Emit the data below verbatim, stripping out any pictures.

[Records from a data source]
=======

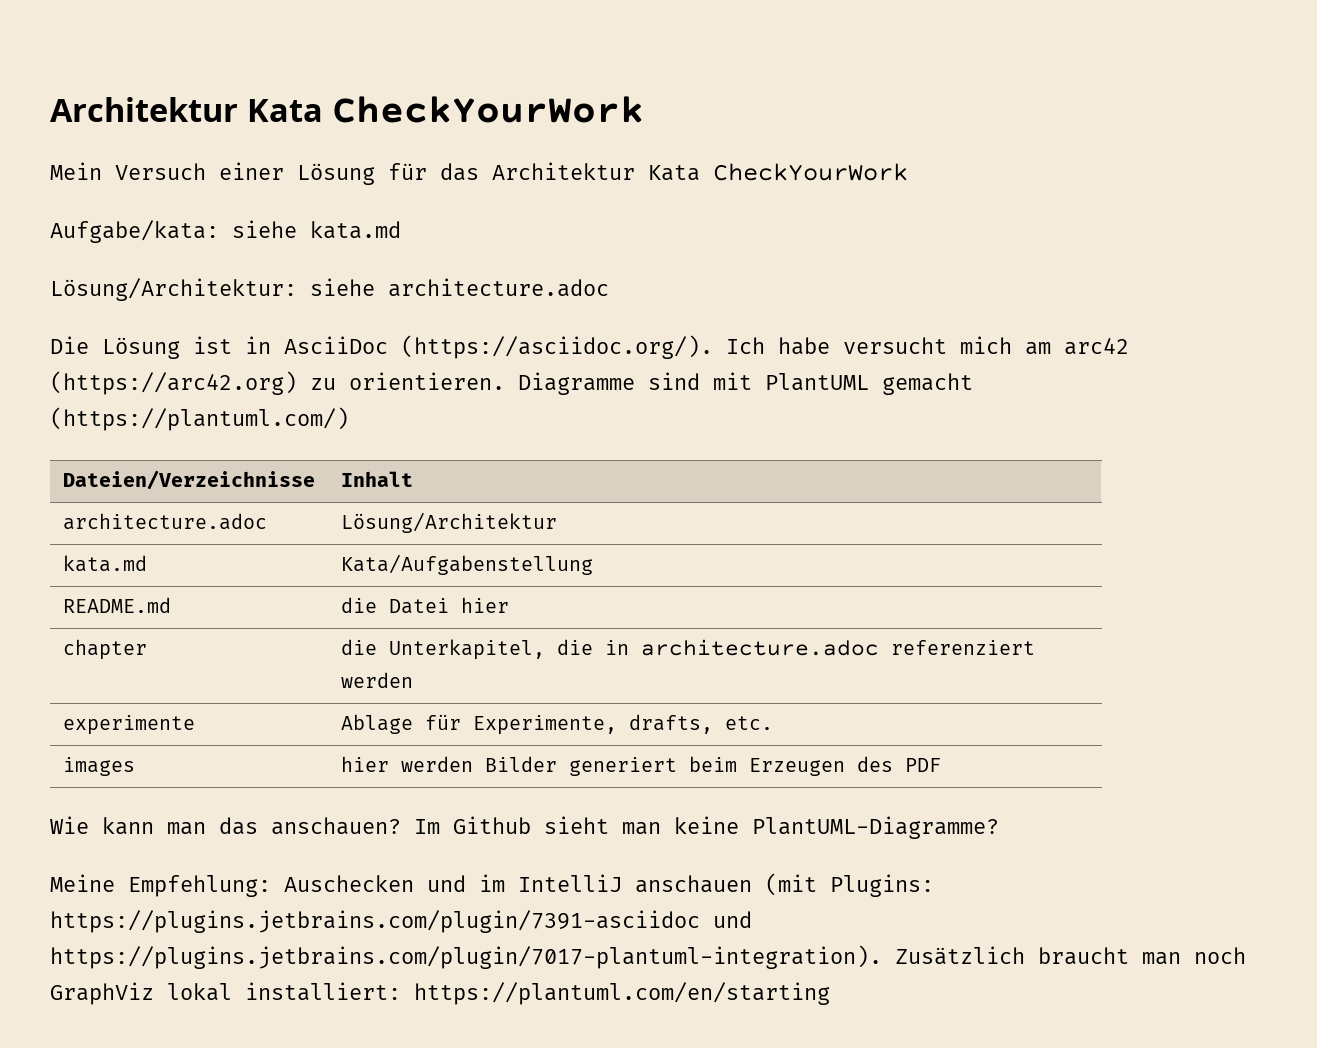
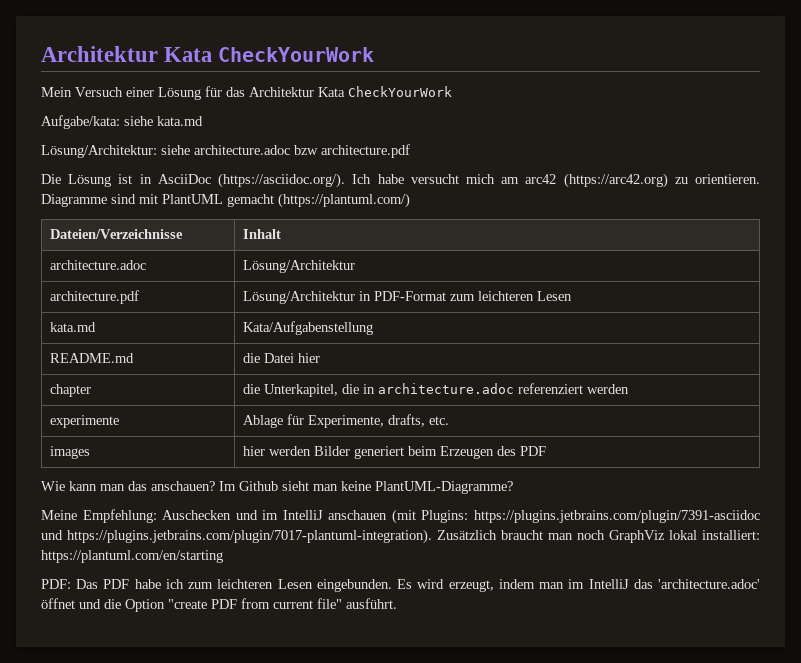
(609, 287) none -> [294,144,410,158] bzw architecture.pdf
(557, 522) none -> [50,290,140,304] [243,291,573,304] // architecture.pdf | Lösung/Architektur in PDF-Format zum leichteren Lesen
(830, 993) none -> [41,579,761,592] [41,598,397,612] // PDF: Das PDF habe ich zum leichteren Lesen eingebunden. Es wird erzeugt, indem man im IntelliJ das 'architecture.adoc' öffnet und die Option "create PDF from current file" ausführt.

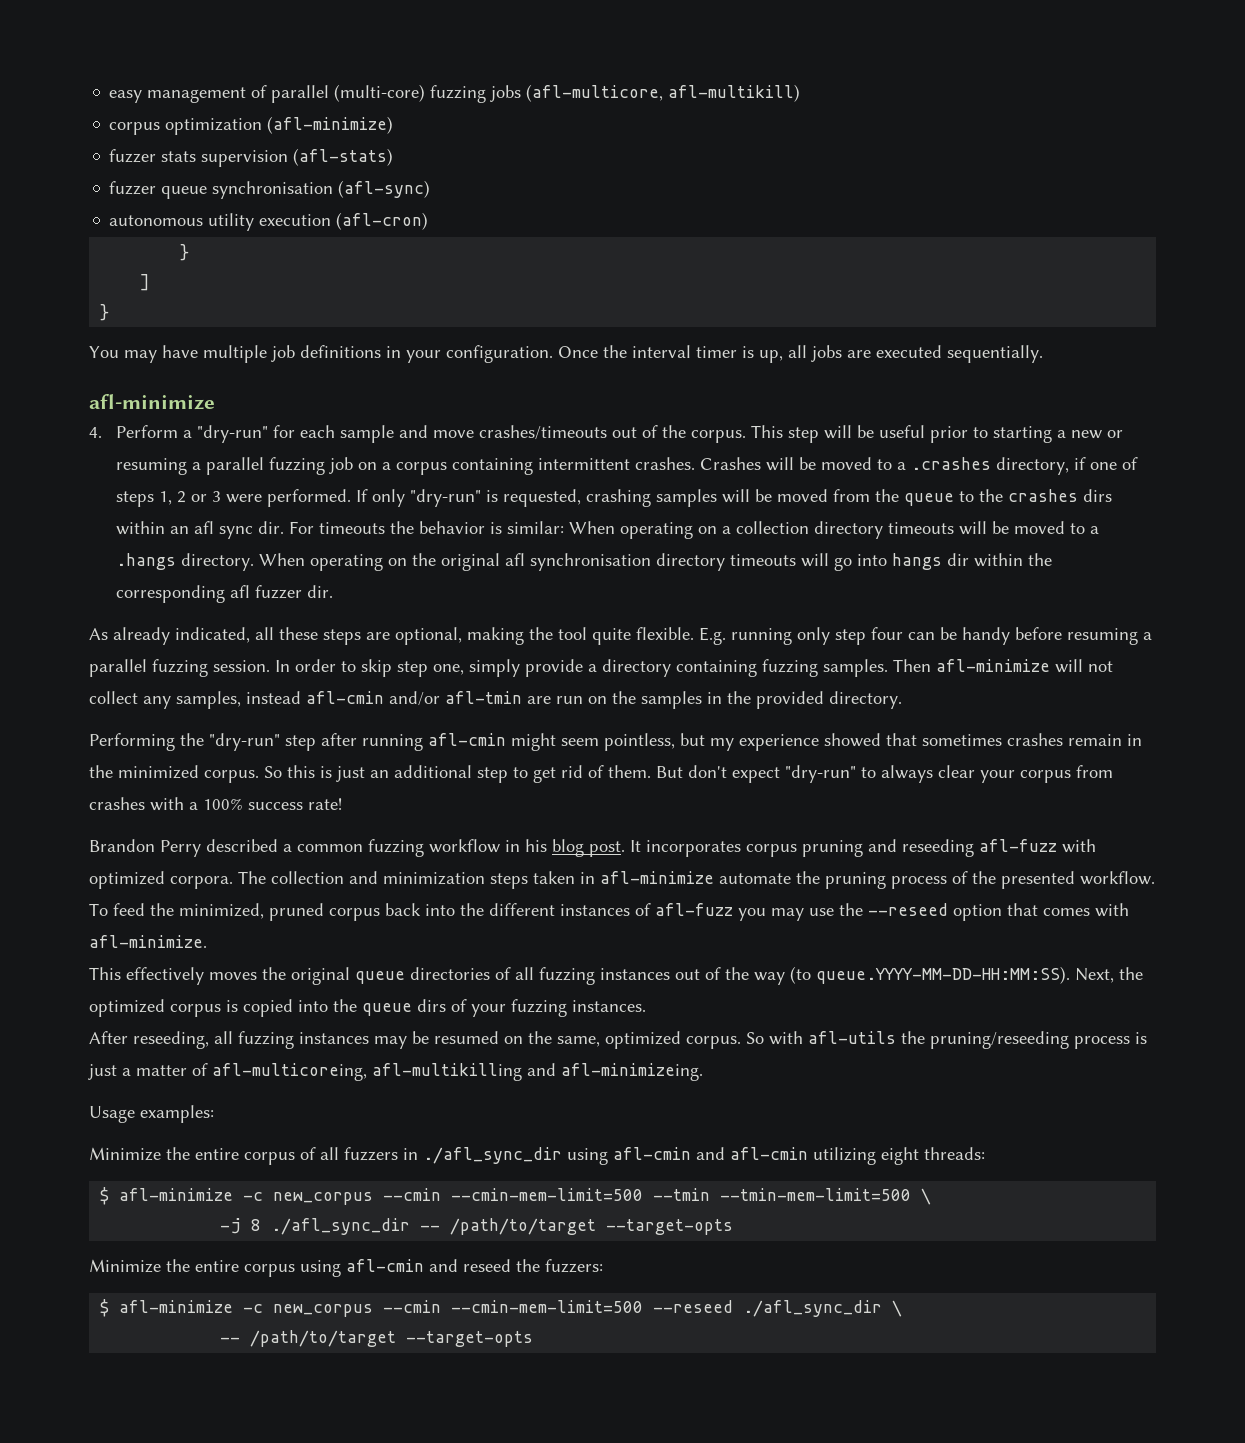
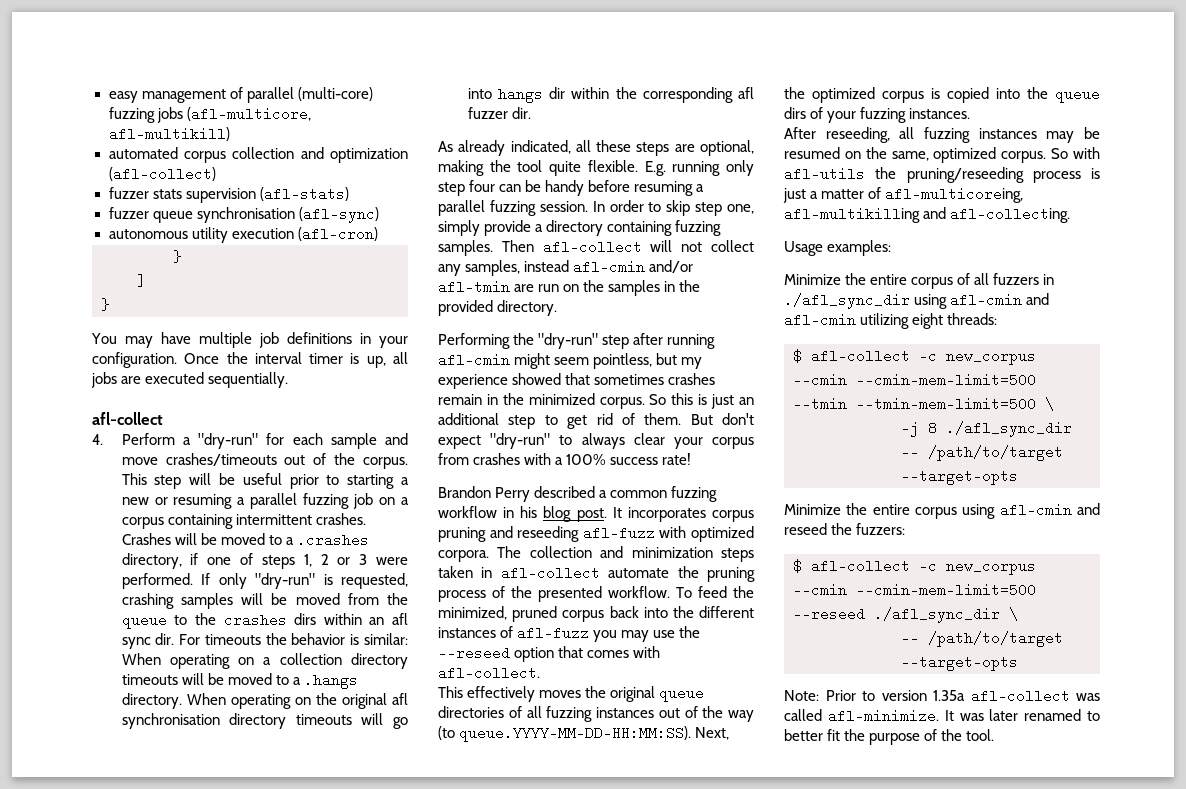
[109,116,394,135] corpus optimization (afl-minimize) -> [108,147,408,163] [108,167,216,181] automated corpus collection and optimization (afl-collect)
[89,394,215,410] afl-minimize -> [92,412,163,425] afl-collect
[936,659,1050,672] afl-minimize -> [542,240,642,254] afl-collect
[600,871,714,884] afl-minimize -> [500,566,600,580] afl-collect
[89,935,207,948] afl-minimize. -> [438,666,540,680] afl-collect.
[561,1063,703,1081] afl-minimizeing. -> [950,207,1071,223] afl-collecting.
[119,1188,234,1201] afl-minimize -> [811,349,910,363] afl-collect
[119,1300,234,1313] afl-minimize -> [811,559,910,573] afl-collect
(534, 1339) none -> [784,689,1100,703] [784,709,1100,723] [784,729,995,745] // Note: Prior to version 1.35a afl-collect was called afl-minimize. It was later renamed to better fit the purpose of the tool.

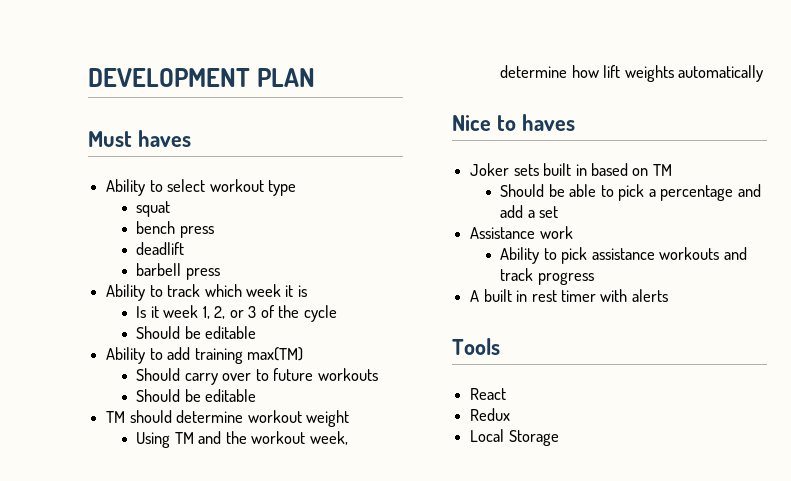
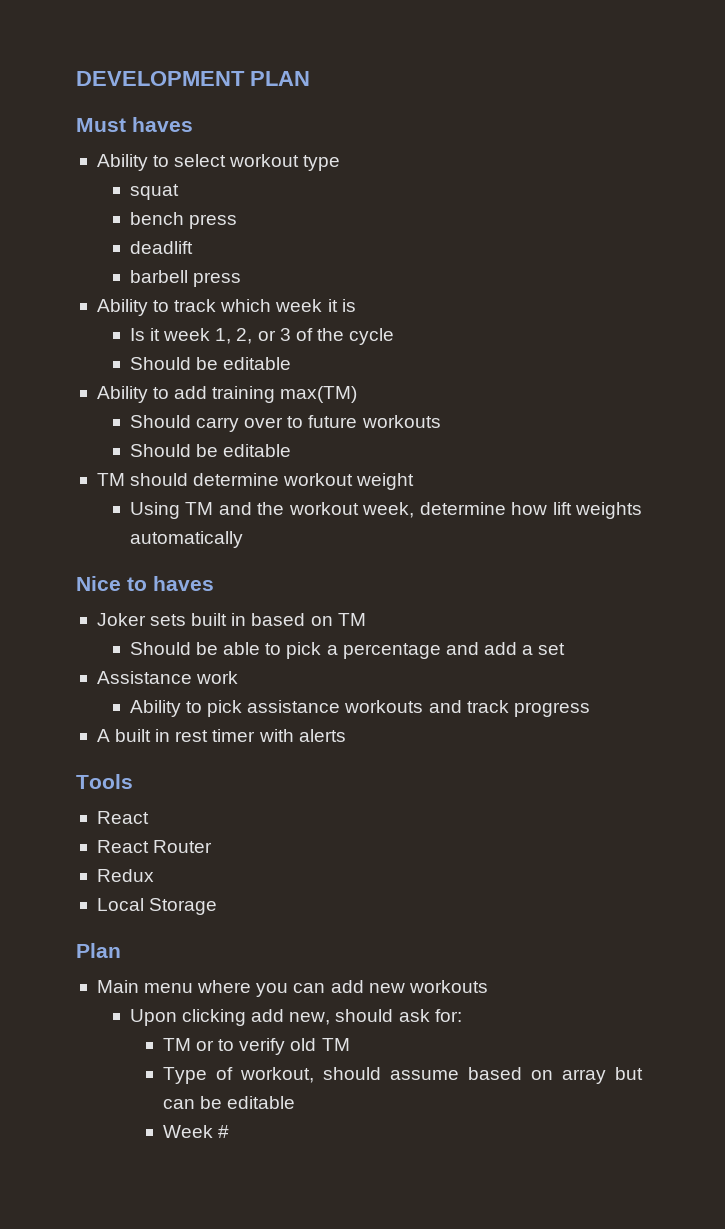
(507, 394) none -> [96,840,213,853] // React Router
(559, 438) none -> [76,943,121,958] [96,980,488,997] [129,1009,462,1026] [162,1038,350,1055] [162,1067,643,1084] [162,1096,296,1109] [162,1125,230,1138] // Plan // Main menu where you can add new workouts // Upon clicking add new, should ask for: // TM or to verify old TM // Type of workout, should assume based on array but can be editable // Week #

=======

--- ANSWER TO THIS EXERCISE ---
(609, 287) none -> [294,144,410,158] bzw architecture.pdf
(557, 522) none -> [50,290,140,304] [243,291,573,304] // architecture.pdf | Lösung/Architektur in PDF-Format zum leichteren Lesen
(830, 993) none -> [41,579,761,592] [41,598,397,612] // PDF: Das PDF habe ich zum leichteren Lesen eingebunden. Es wird erzeugt, indem man im IntelliJ das 'architecture.adoc' öffnet und die Option "create PDF from current file" ausführt.

[109,116,394,135] corpus optimization (afl-minimize) -> [108,147,408,163] [108,167,216,181] automated corpus collection and optimization (afl-collect)
[89,394,215,410] afl-minimize -> [92,412,163,425] afl-collect
[936,659,1050,672] afl-minimize -> [542,240,642,254] afl-collect
[600,871,714,884] afl-minimize -> [500,566,600,580] afl-collect
[89,935,207,948] afl-minimize. -> [438,666,540,680] afl-collect.
[561,1063,703,1081] afl-minimizeing. -> [950,207,1071,223] afl-collecting.
[119,1188,234,1201] afl-minimize -> [811,349,910,363] afl-collect
[119,1300,234,1313] afl-minimize -> [811,559,910,573] afl-collect
(534, 1339) none -> [784,689,1100,703] [784,709,1100,723] [784,729,995,745] // Note: Prior to version 1.35a afl-collect was called afl-minimize. It was later renamed to better fit the purpose of the tool.

(507, 394) none -> [96,840,213,853] // React Router
(559, 438) none -> [76,943,121,958] [96,980,488,997] [129,1009,462,1026] [162,1038,350,1055] [162,1067,643,1084] [162,1096,296,1109] [162,1125,230,1138] // Plan // Main menu where you can add new workouts // Upon clicking add new, should ask for: // TM or to verify old TM // Type of workout, should assume based on array but can be editable // Week #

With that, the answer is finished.